The spatial structures of leaving group derivatives of [meso-1,2-bis(2,6-dichloro-4-hydroxyphenyl)ethylenediamine]platinum(II) (meso-1-PtL2; L2 = SO4, Cl2, I2, CBDC (cyclobutane-1,1-dicarboxylate)) were investigated by NMR methods and correlated with their reactivity against nucleophiles, their estrogenic potency, and their activity on the hormone dependent MCF-7 mammary carcinoma cell line. It was demonstrated that beside the non-leaving group meso-1 the PtL2 moiety of meso-PtL2 complexes is important for the estrogen receptor binding. Among the tested complexes meso-1-PtI2 possesses the highest affinity for the estrogen receptor (RBA = 2.6) and represents a strong estrogen on the MCF-7-2a cell line. The use of CBDC as leaving group decreases the effects.

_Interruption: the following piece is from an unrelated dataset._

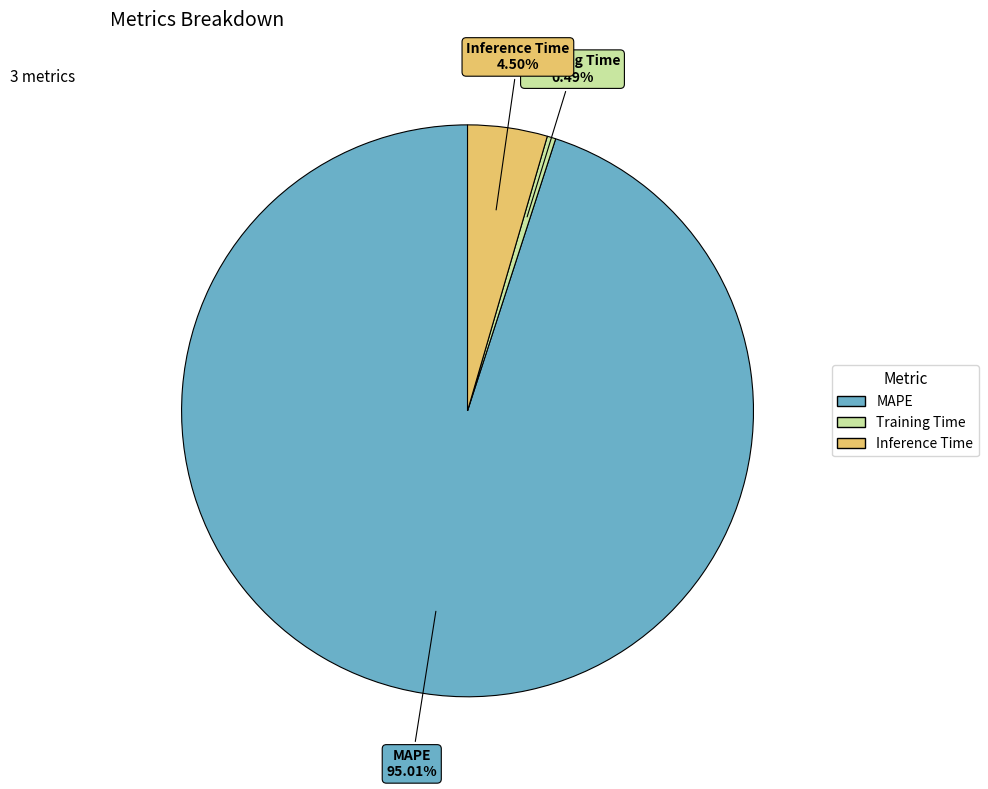

Which category has the biggest portion of the pie?

MAPE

Meso-1-PtCBDC shows an RBA of 0.06 and has only half of the estrogenic activity. Both complexes are sufficiently stable under physiological conditions, so a transformation into the dichloroplatinum(II) complex prior to the binding to the estrogen receptor can be excluded. Due to their high stability meso-1-PtI2 and meso-1-PtCBDC were only marginally active on the human estrogen receptor positive MCF-7 cell line, while meso-1-PtSO4 and meso-1-PtCl2 reduced the cell growth to T/Cmax = 45% and 25%, respectively.